The moment her tiny Greenland kayak started to look like a boat Lynn
adorned it with this gull feather. For me it became a sort of
talisman, and throughout the build I felt compelled to stick it back
onto Lynns kayak whenever it fell on the ground.
The class went very smooth, and the Tassies worked extra dilligently,
obsessed with completing every task faster than the Sydney
class. Because this is my real job I try to take time to go
for walks and take breaks when I need them. In the loft I
discovered a trove of 20 year old kayaks, including a mold, and a half
...and in a closet I found a Platypus!
Outside I saw these two voyager paddling past.
Not far behind was this boy and his boat, he never stopped smiling the
entire time I watched them. I think I can relate.
Back at the class... Peter here is an interesting case. He had
previously built an absolutely stunning baidarka, complete with all the
little bone plates and joints. Yikes! He said he took
the class to learn how to build a kayak that wasn't a work of art,
something he could paddle.
Lynn and Greg slather finishing oil on their frames in the parking lot,
but where is Brian....
Busted! caught red handed devouring Lynns homemade cookies.

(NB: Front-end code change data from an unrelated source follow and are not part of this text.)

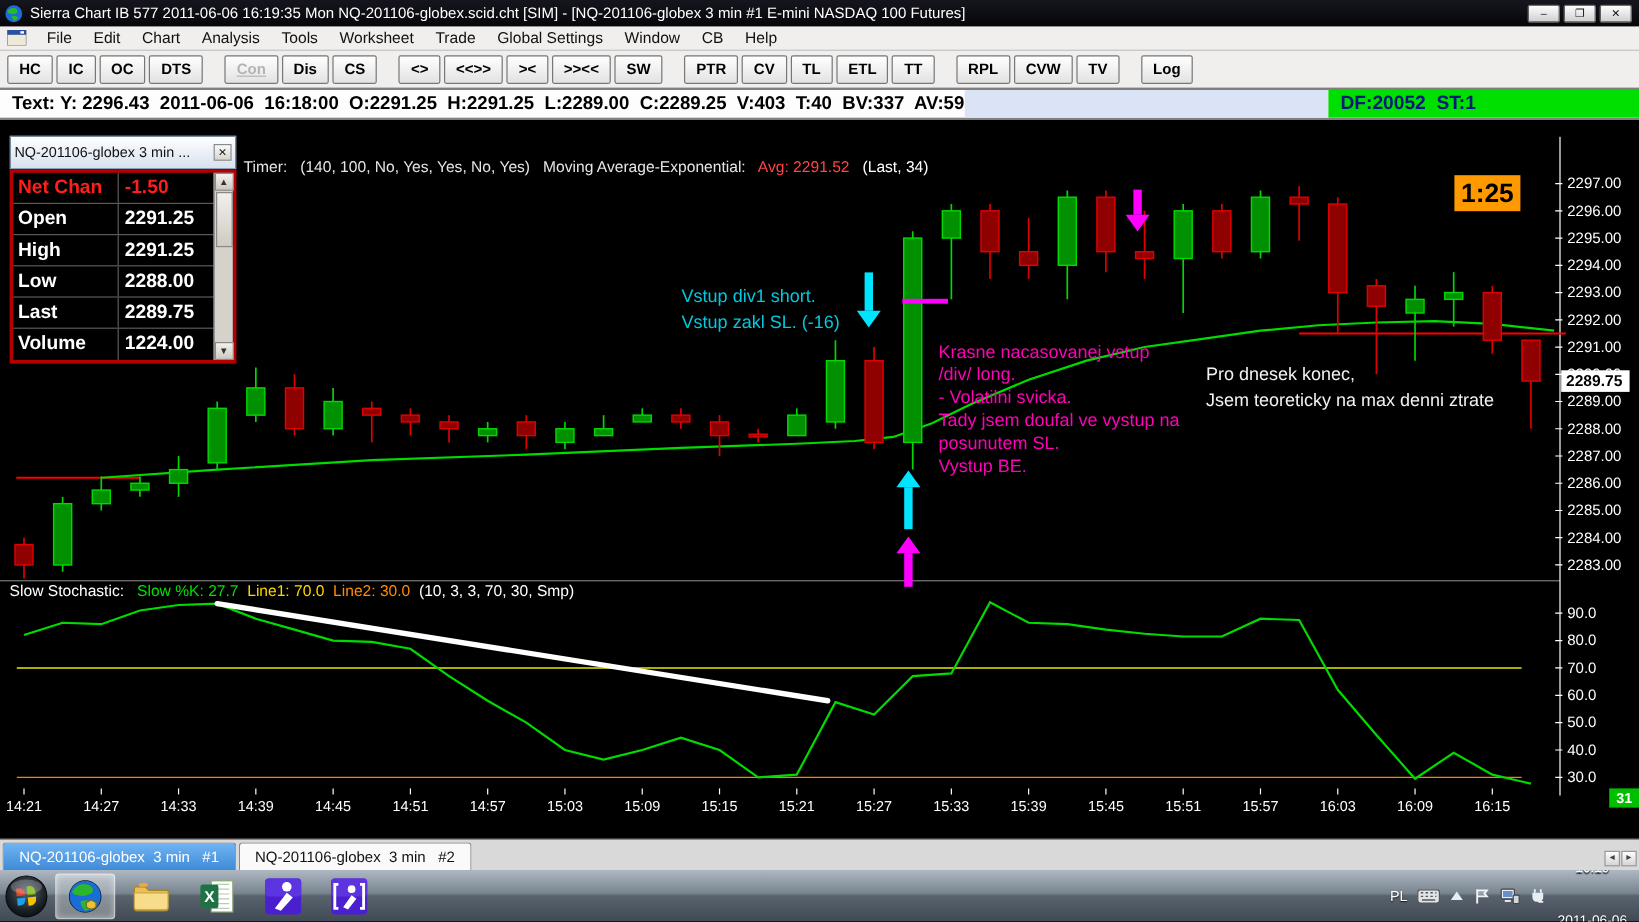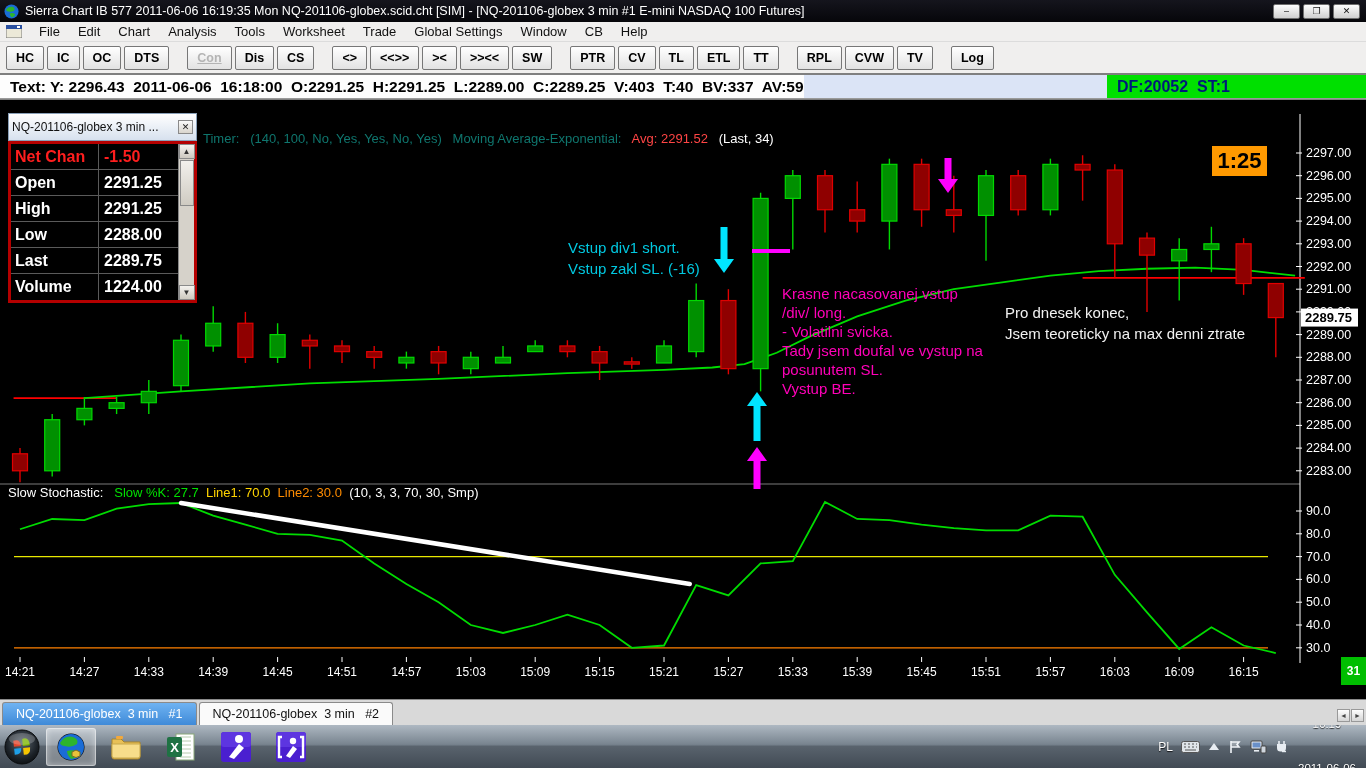--- a/index.html
+++ b/index.html
@@ -37,21 +37,21 @@
 
   
   .chart { position:relative; height:600px; background:#000; border-top:1px solid #808080; }
   .chart svg { position:absolute; left:0; top:0; }
   .chart-header { position:absolute; left:203px; top:31px; font-size:13px; white-space:pre; }
   .stoch-header { position:absolute; left:8px; top:385px; font-size:13px; white-space:pre; z-index:3; }
   .note { position:absolute; font-size:15px; white-space:pre; z-index:4; }
   .timer-badge { position:absolute; left:1212px; top:46px; width:55px; height:30px;
                  background:#ff9900; color:#000; font-weight:bold; font-size:22px;
                  display:flex; align-items:center; justify-content:center; z-index:4; }
-  .badge31 { position:absolute; left:1341px; top:557px; width:25px; height:28px;
+  .badge31 { position:absolute; left:1341px; top:557px; width:25px; height:16px;
              background:#00be00; color:#fff; font-weight:bold; font-size:12px;
              display:flex; align-items:center; justify-content:center; z-index:4; }
 
   
   .quotewin { position:absolute; left:8px; top:13px; width:189px; z-index:5;
               box-shadow:2px 3px 6px rgba(0,0,0,.6); }
   .qtitle { height:28px; background:linear-gradient(#ffffff,#d7e1ee); border:1px solid #8aa0b8;
             display:flex; align-items:center; font-size:12px; color:#111; padding:0 3px; }
   .qtitle .qt { flex:1; white-space:nowrap; overflow:hidden; }
   .qclose { width:15px; height:14px; background:linear-gradient(#fafafa,#d9d5cd);
@@ -354,21 +354,21 @@
       <rect x="753.5" y="306" width="7" height="35" fill="#00e5ff"></rect>
       <polygon points="757,347 747,361 767,361" fill="#ff00ff"></polygon>
       <rect x="753.5" y="361" width="7" height="28" fill="#ff00ff"></rect>
       <rect x="944.5" y="58" width="7" height="21" fill="#ff00ff"></rect>
       <polygon points="938,79 958,79 948,93" fill="#ff00ff"></polygon>
       <rect x="752" y="149" width="38" height="4" fill="#ff00ff"></rect>
       <rect x="1301" y="208.575" width="57" height="18" fill="#ffffff"></rect>
       <text x="1305" y="222.075" fill="#000" font-size="13" text-anchor="start" font-family="&quot;Liberation Sans&quot;, sans-serif" font-weight="bold">2289.75</text>
     </svg>
 
-  <div class="chart-header" id="chart-header"><span style="color: #0f766e;">Timer:   (140, 100, No, Yes, Yes, No, Yes)   Moving Average-Exponential:   </span><span style="color: rgb(255, 69, 69);">Avg: 2291.52</span><span style="color: rgb(255, 255, 255);">   (Last, 34)</span></div>
+  <div class="chart-header" id="chart-header"><span style="color: #e5e5e5;">Timer:   (140, 100, No, Yes, Yes, No, Yes)   Moving Average-Exponential:   </span><span style="color: rgb(255, 69, 69);">Avg: 2291.52</span><span style="color: rgb(255, 255, 255);">   (Last, 34)</span></div>
   <div class="stoch-header" id="stoch-header"><span style="color: rgb(255, 255, 255); margin-top: 17px;">Slow Stochastic:   </span><span style="color: rgb(0, 224, 0);">Slow %K: 27.7  </span><span style="color: rgb(255, 212, 0);">Line1: 70.0  </span><span style="color: rgb(255, 140, 0);">Line2: 30.0  </span><span style="color: rgb(255, 255, 255);">(10, 3, 3, 70, 30, Smp)</span></div>
 
   <div class="timer-badge">1:25</div>
   <div class="badge31">31</div>
   <div id="notes">
       <div class="note" style="left: 568px; top: 137px; color: rgb(0, 200, 224); line-height: 21px;"><div>Vstup div1 short.</div><div>Vstup zakl SL. (-16)</div></div>
       <div class="note" style="left: 782px; top: 184px; color: rgb(255, 0, 184); line-height: 19px;"><div>Krasne nacasovanej vstup</div><div>/div/ long.</div><div>- Volatilni svicka.</div><div>Tady jsem doufal ve vystup na</div><div>posunutem SL.</div><div>Vystup BE.</div></div>
       <div class="note" style="left: 1005px; top: 202px; color: rgb(242, 242, 242); line-height: 21px;"><div>Pro dnesek konec,</div><div>Jsem teoreticky na max denni ztrate</div></div>
     </div>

Australian are generally an indulgent lot, and my diet for four weeks
basically of meat pies, ice cream, beer, and coffee.

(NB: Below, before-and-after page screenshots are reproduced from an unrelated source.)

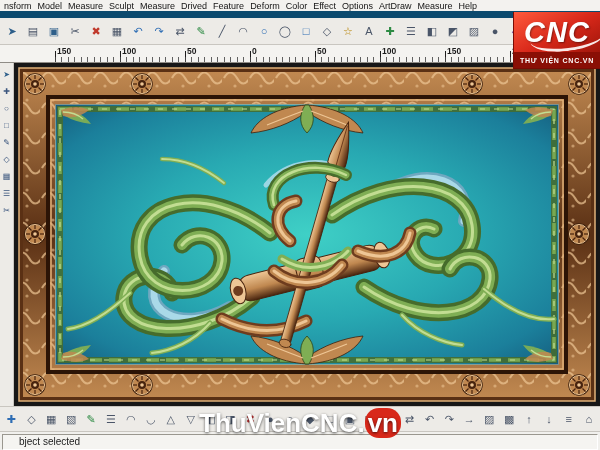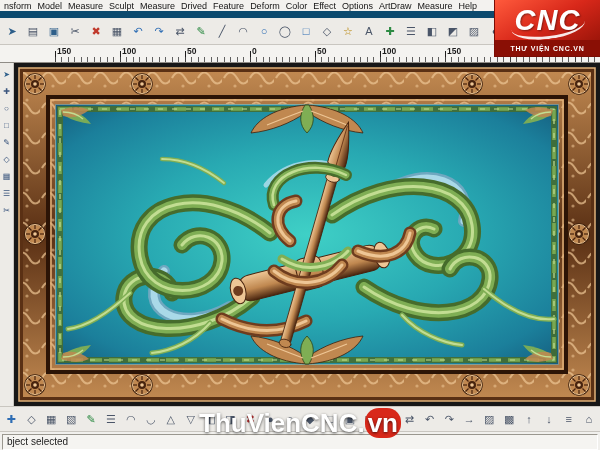--- a/index.html
+++ b/index.html
@@ -34,26 +34,26 @@
   .lbtn{width:12px;height:12px;font-size:8px;color:#3b567e;display:flex;align-items:center;justify-content:center;}
   .viewport{position:relative;flex:1;background:var(--canvas-bg,#171717);}
   .viewport svg{position:absolute;inset:0;width:100%;height:100%;display:block;}
 
   
   .bottombar{height:25px;background:#edebe7;border-top:1px solid #c9c6c0;
              display:flex;align-items:center;gap:1px;padding:0 2px;box-sizing:border-box;}
   .statusbar{height:20px;background:#f1f0ed;border-top:1px solid #c9c6c0;display:flex;
              align-items:center;gap:4px;padding:0 2px;box-sizing:border-box;font-size:10px;color:#1c1c1c;}
   .status-box{border:1px solid;border-color:#9a978f #ffffff #ffffff #9a978f;background:#f5f4f1;
-              height:14px;line-height:14px;padding:0 4px;}
+              height:14px;line-height:14px;padding:0 16px;}
   .status-msg{flex:1;}
   .status-coords{width:118px;text-align:right;}
 
   
-  .logo{position:absolute;top:0;right:0;width:106px;height:57px;z-index:6;
+  .logo{position:absolute;top:12px;right:0;width:87px;height:57px;z-index:6;
         background:linear-gradient(150deg,#ff5a3c,var(--logo-red,#d8281a) 45%,#8a0f05);
         border-left:1px solid #7a0c04;border-bottom:1px solid #7a0c04;box-sizing:border-box;text-align:right;}
   .logo-main{position:relative;height:40px;display:flex;align-items:center;justify-content:center;
              color:#fff;font-size:29px;font-weight:bold;font-style:italic;letter-spacing:1px;
              text-shadow:1px 1px 2px rgba(0,0,0,.4);}
   .logo-swoosh{position:absolute;left:16px;top:12px;width:74px;height:24px;
                border-bottom:3px solid rgba(255,255,255,.9);border-radius:50%;
                transform:rotate(-7deg);pointer-events:none;}
   .logo-sub{height:16px;background:var(--logo-red-dark,#8a0f05);color:#fff;font-size:7px;
             font-weight:bold;letter-spacing:.8px;display:flex;align-items:center;justify-content:center;}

Eventually I just gave up on saying no thank you, and drank or ate
anything anyone shoved toward me. I gained ten pounds in
one month and at least two of those were from Lynns irresistable
cookies. How can she possibly be so small after eating
How small? 5 feet tall, 100 lbs. We scaled down a Greenland
hunting kayak to fit her, and definitely not Tim.
How many blokes does it take to stretch a kayak skin? Not
three! We had to cut an inch off Tims boat to get the skin on, I
have a feeling he sewed it up a bit short!

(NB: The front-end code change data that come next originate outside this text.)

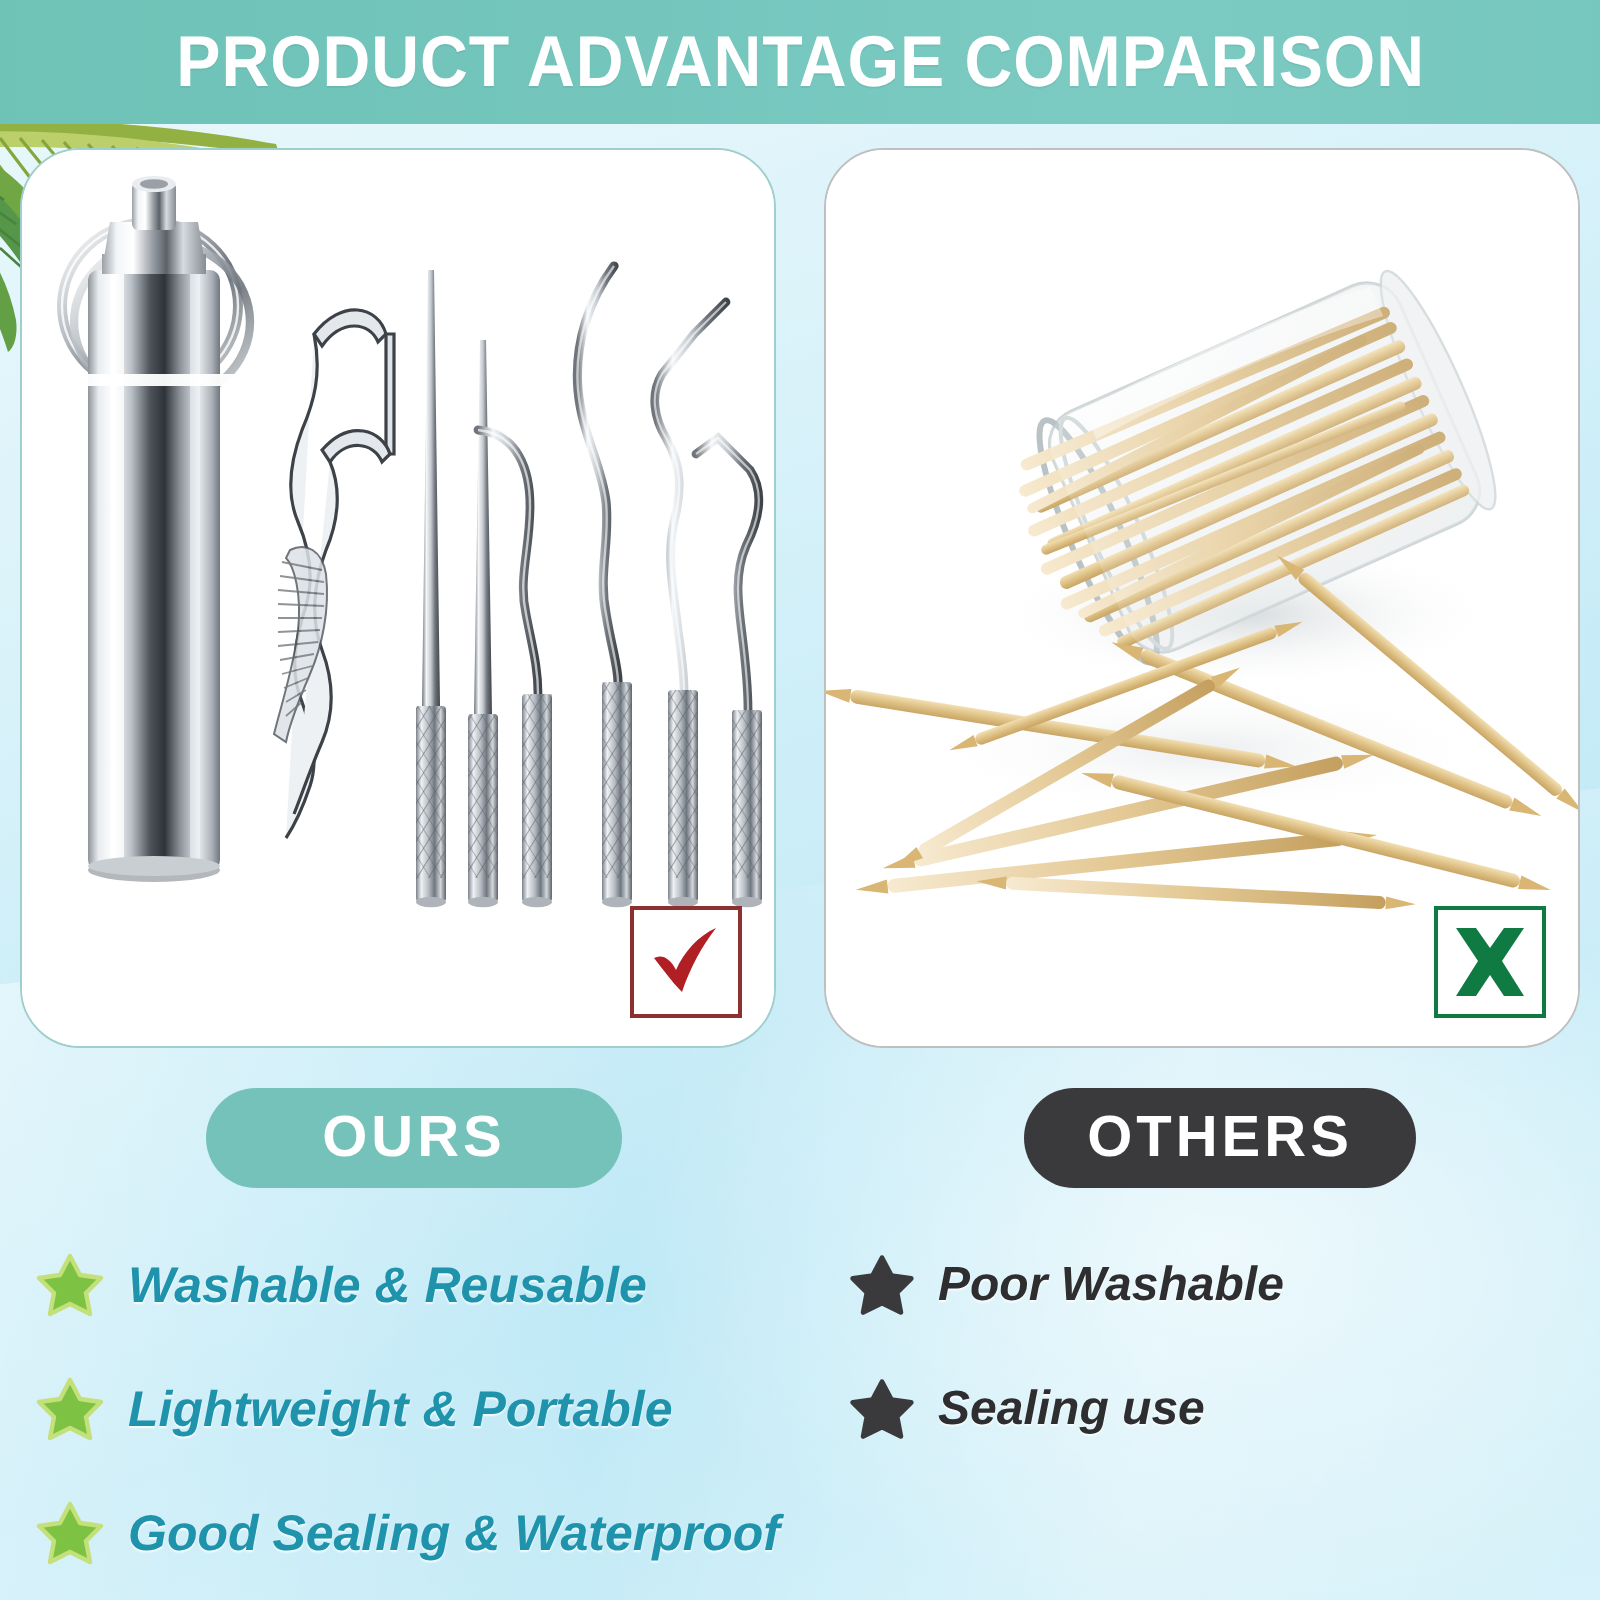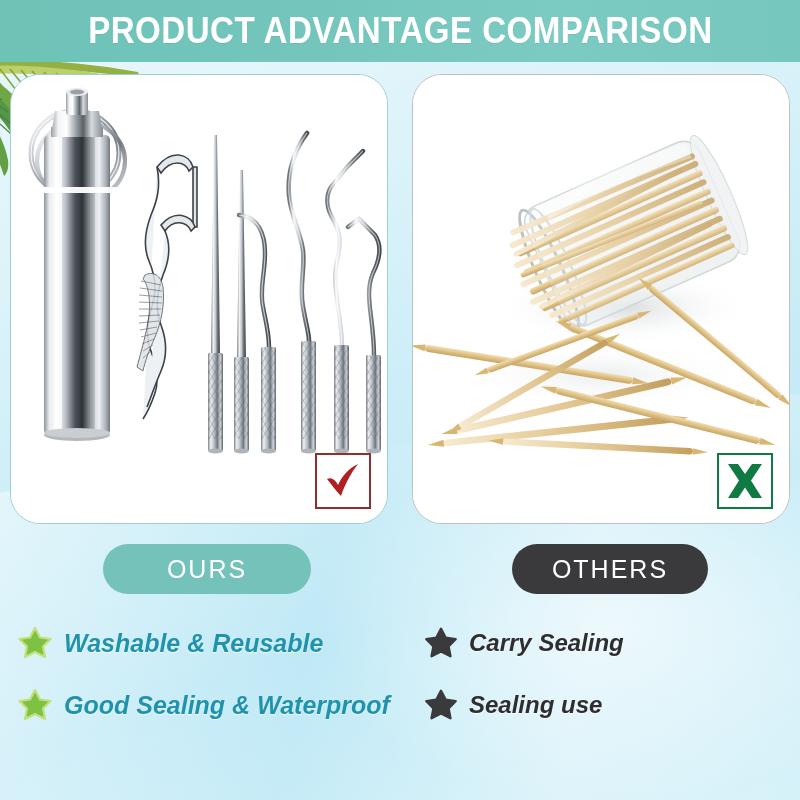--- a/index.html
+++ b/index.html
@@ -73,21 +73,21 @@
   }
   .badge.check{border:2.5px solid #8d3030;}
   .badge.cross{border:2.5px solid #0f7a42;}
   .badge svg{display:block;}
 
   
   .labels{position:absolute;left:0;top:540px;width:800px;height:60px;z-index:5;}
   .pill{
     position:absolute;height:50px;border-radius:26px;
     display:flex;align-items:center;justify-content:center;
-    color:#ffffff;font-size:25px;font-weight:normal;letter-spacing:2px;
+    color:#ffffff;font-size:29px;font-weight:bold;letter-spacing:2px;
   }
   .pill.ours{left:103px;width:208px;background:#74c2b9;top:4px;}
   .pill.others{left:512px;width:196px;background:#3a3a3c;top:4px;}
 
   
   .lists{position:absolute;left:0;top:612px;width:800px;height:188px;z-index:5;text-align:center;}
   .col{position:absolute;top:0;}
   .col.ours{left:18px;width:400px;}
   .col.others{left:425px;width:375px;}
   .row{
@@ -455,30 +455,36 @@
       <div class="row">
         <svg class="star" width="34" height="34" viewBox="0 0 34 34">
           <path d="M17 2 L22 11.5 L32.5 13 L25 20.5 L27 31 L17 26 L7 31 L9 20.5 L1.5 13 L12 11.5 Z" fill="#7DC242" stroke="#c3e07a" stroke-width="2.2" stroke-linejoin="round"></path>
         </svg>
         <span class="txt">Washable &amp; Reusable</span>
       </div>
       <div class="row">
         <svg class="star" width="34" height="34" viewBox="0 0 34 34">
           <path d="M17 2 L22 11.5 L32.5 13 L25 20.5 L27 31 L17 26 L7 31 L9 20.5 L1.5 13 L12 11.5 Z" fill="#7DC242" stroke="#c3e07a" stroke-width="2.2" stroke-linejoin="round"></path>
         </svg>
+        <span class="txt">Lightweight &amp; Portable</span>
+      </div>
+      <div class="row">
+        <svg class="star" width="34" height="34" viewBox="0 0 34 34">
+          <path d="M17 2 L22 11.5 L32.5 13 L25 20.5 L27 31 L17 26 L7 31 L9 20.5 L1.5 13 L12 11.5 Z" fill="#7DC242" stroke="#c3e07a" stroke-width="2.2" stroke-linejoin="round"></path>
+        </svg>
         <span class="txt">Good Sealing &amp; Waterproof</span>
       </div>
     </div>
 
     <div class="col others">
       <div class="row">
         <svg class="star" width="32" height="32" viewBox="0 0 34 34">
           <path d="M17 2 L22 11.5 L32.5 13 L25 20.5 L27 31 L17 26 L7 31 L9 20.5 L1.5 13 L12 11.5 Z" fill="#3a3a3c" stroke="#3a3a3c" stroke-width="2.6" stroke-linejoin="round"></path>
         </svg>
-        <span class="txt">Carry Sealing</span>
+        <span class="txt">Poor Washable</span>
       </div>
       <div class="row">
         <svg class="star" width="32" height="32" viewBox="0 0 34 34">
           <path d="M17 2 L22 11.5 L32.5 13 L25 20.5 L27 31 L17 26 L7 31 L9 20.5 L1.5 13 L12 11.5 Z" fill="#3a3a3c" stroke="#3a3a3c" stroke-width="2.6" stroke-linejoin="round"></path>
         </svg>
         <span class="txt">Sealing use</span>
       </div>
     </div>
 
   </div>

One of my favorite views during any class, clean white skin really
shows off the frame.
Uh oh! there is wrinkle in Gregs boat that we can't get
out! In over 300 kayaks I've never had that problem
before. "Don't worry," I reassure Greg, "I saw
how to do this in a book somewhere." The dart was small and
barely visible in the finished boat. Not a big deal.
photo Eddie Safarik
Finally there is nothing left to do but go
paddling, my favorite part.
photo Eddie Safarik
True to their reputation, the
first thing these guys did when they hit the water was start snapping
off rolls. The Greenland boat wasn't a surprise, but I was
very impressed by how cleanly Tim and Basil rolled the F1, which often
takes some getting used to. It really goes to show that if you
learn to roll correctly, you can roll anything with relative ease.
Photo Geoff Murray
I hate to pick favorites, but I am in love with Lynns
7% scaled down Disko bay Greenland kayak. At 15 feet long and 18
inches wide it might be the first kayak she's paddled that actually
fits. It weighs 22lbs and that's with the extra heavy
skin! I fawned over this kayak the entire time we were
building so forgive me if I take a few photo moments to gush.
All photos of Lynns kayak by Geoff Murray
A man I can relate to, two days after finishing his new F1 is
Tim paddling his F1, no! We go out paddling and Tim launches his
new Think Evo surf ski.
Absolute proof of the illness.
At least Greg is still paddling his skinboat!
As usual, I can't decide what I want to paddle.
Greg in his Disko bay kayak, his daughter in a Mirage.
Tim gives the Greenland a spin, notice his boots on the back
deck? He literally couldn't fit without taking them off.
A charming little cave just a mile from town.